Rachel Hausfater
Voyageuse, curieuse et dévoreuse de livres, Rachel Hausfater est professeur d'anglais dans un collège de Seine-Saint-Denis. Auteur et traductrice, elle a publié une vingtaine de livres, principalement des romans pour adolescents mais aussi des romans pour enfants et des albums. Elle aime rire mais écrit souvent des livres tristes qui parlent de la différence et de la solitude. La Shoah revient dans beaucoup de ses livres, tout comme l’amour . "En plus d’écrivain, je rêverais d’être une musicienne de génie, qui fait pleurer et vibrer", nous dit-elle. Sans plus attendre accueillons cette auteur confirmée qui écrit de vrais livres chargés d'émotions qui font vibrer les lecteurs.
- A quel héros et/ou personnage de fiction vous identifierez-vous volontiers ?
Je n’ai pas de héros (à part mon père…)
- Quelle utopie seriez-vous prête à défendre ?
Je me bats pour la mémoire, l’honneur, la bonté, la beauté. Utopies ?
- En dehors votre approche d'auteur ou d'illustrateur pour enfants, que rêveriez-vous d'être ?
En plus d’écrivain, je rêverais d’être une musicienne de génie, qui fait pleurer et vibrer. Quand j’écris, j’essaie de jouer ma musique...
- Où écrivez-vous ? Quel est le lieu qui vous inspire le plus ?
J’écris n’importe où, pourvu qu’on me fiche la paix, c'est-à-dire qu’on ne me parle pas et qu’on ne s’occupe pas de moi. Donc dans ma chambre, dans le train, etc. En fait, j’aime bien écrire dans des endroits où normalement on n’écrit pas, des lieux inconfortables comme ma voiture, le métro, ou dans des circonstances improbables, en surveillant des examens, en attendant chez le médecin etc
- Quel est le sentiment qui vous habite le plus souvent ?
Le sentiment qui m’habite le plus souvent, c’est la colère.
- Quels livres vous tombent des mains ?
Je n’aime pas les livres stupides, préfabriqués, faux.
- Que redoutiez-vous enfant ?
Enfant, j’avais peur qu’on me perde.
- Vous arrive-t-il de côtoyer des êtres imaginaires ?
Oui, je côtoie mes personnages, je vis avec eux. Ceux du livre que j’écris en ce moment, mais tous les autres aussi, ils sont toujours avec moi.
- Que feriez-vous ou diriez-vous à un ogre s'il vous arrivait d'en croiser un ?

....................

_TRAVAIL À FAIRE_:
- a) Dans l'entretien avec Rachel Hausfater, où enseigne-t-elle l'anglais ?
- b) Prolongez l'entretien avec Rachel Hausfater à partir de l'endroit où il s'interrompt.

....................

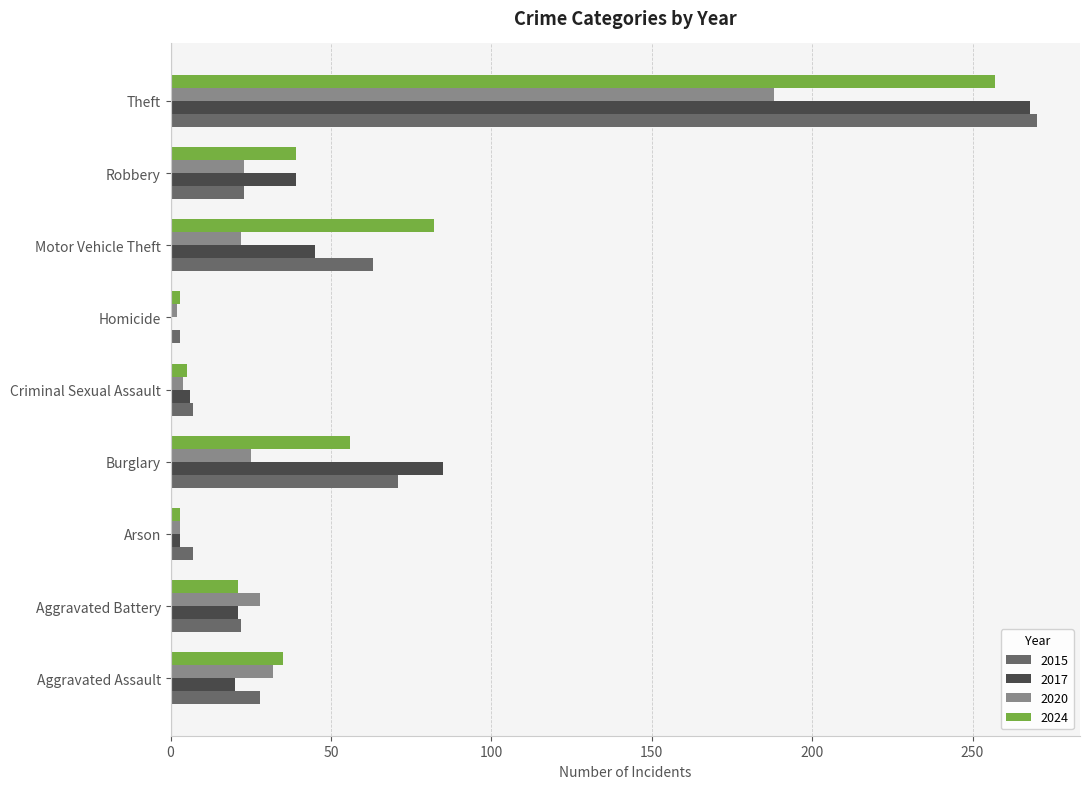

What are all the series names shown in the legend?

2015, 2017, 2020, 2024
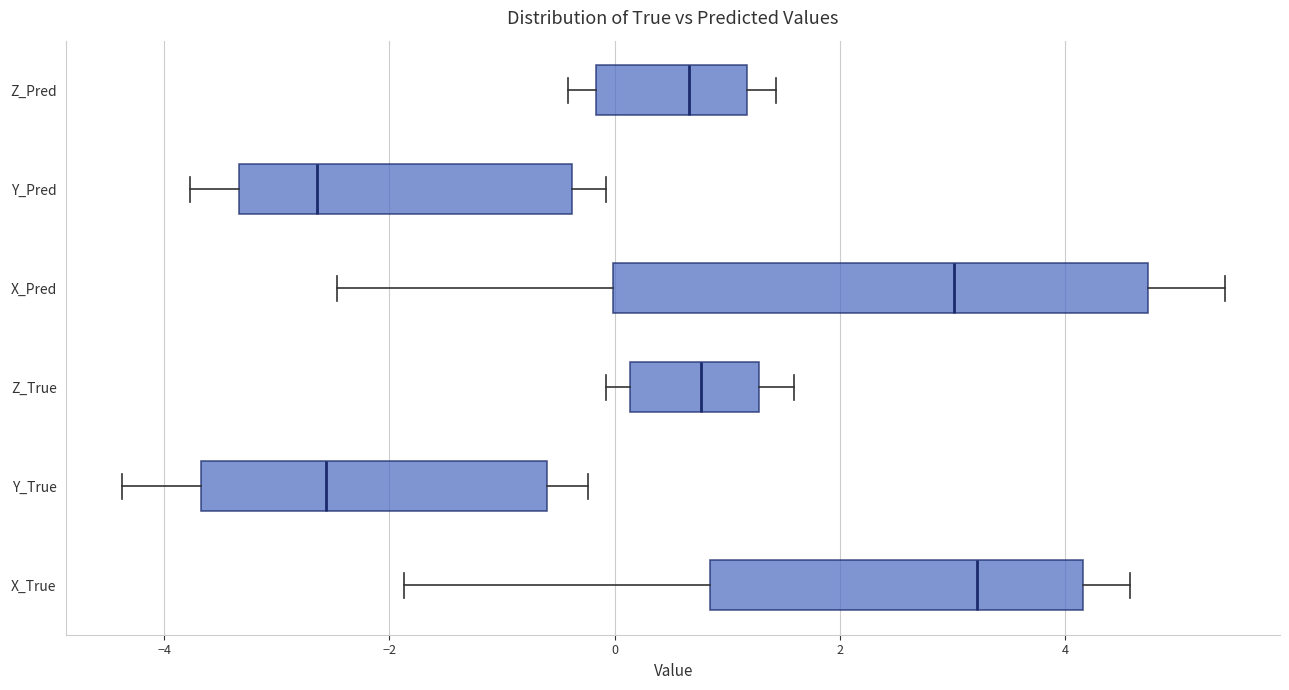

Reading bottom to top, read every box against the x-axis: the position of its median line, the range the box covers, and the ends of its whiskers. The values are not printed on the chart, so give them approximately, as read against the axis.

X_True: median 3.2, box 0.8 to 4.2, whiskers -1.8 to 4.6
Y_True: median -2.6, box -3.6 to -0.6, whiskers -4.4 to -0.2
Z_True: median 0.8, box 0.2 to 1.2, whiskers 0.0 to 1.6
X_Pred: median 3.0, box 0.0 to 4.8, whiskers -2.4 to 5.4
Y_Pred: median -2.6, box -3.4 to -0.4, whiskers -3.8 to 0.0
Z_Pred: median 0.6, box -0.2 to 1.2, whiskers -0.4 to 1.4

....................

_RÉPONSES_:
- a) Dans un collège de Seine-Saint-Denis.

- b)
Si je croisais un ogre, je lui dirais que je ne crois pas en lui.
- Qu'avez-vous conservé de l'enfance ?
De l’enfance, j’ai conservé ma soif de liberté et le goût du rire.
- Selon vous, qu'est-ce qui fait vendre un livre ?
Ce qui fait vendre un livre, je ne sais pas. Ce qui fait lire un livre, c’est quand le lecteur se trouve, se reconnaît, se découvre dedans. Un bon livre, c’est un vrai livre.
- Quel qualificatif vous colle à la peau ?
La qualificatif qui me colle à la peau ? Belle, bien sûr… non, je blague. Triste ? Drôle ? Les deux…
- Quelle est la meilleure phrase qu'un enfant vous ait dite ?
« Je n’ai pas aimé la fin de votre livre... parce que je ne voulais pas qu’il s’arrête ! »
- Quelle est votre définition du bonheur ?
Le bonheur n’est pas ma priorité. Je préfère mener une vie intense.
- Si vous aviez la possibilité de recommencer, que changeriez-vous ?
Si je recommençais, je ferais moins de mal aux gens bons (y compris moi-même)… et plus de mal aux méchants !
- Enfant, quel genre de lecteur étiez-vous ?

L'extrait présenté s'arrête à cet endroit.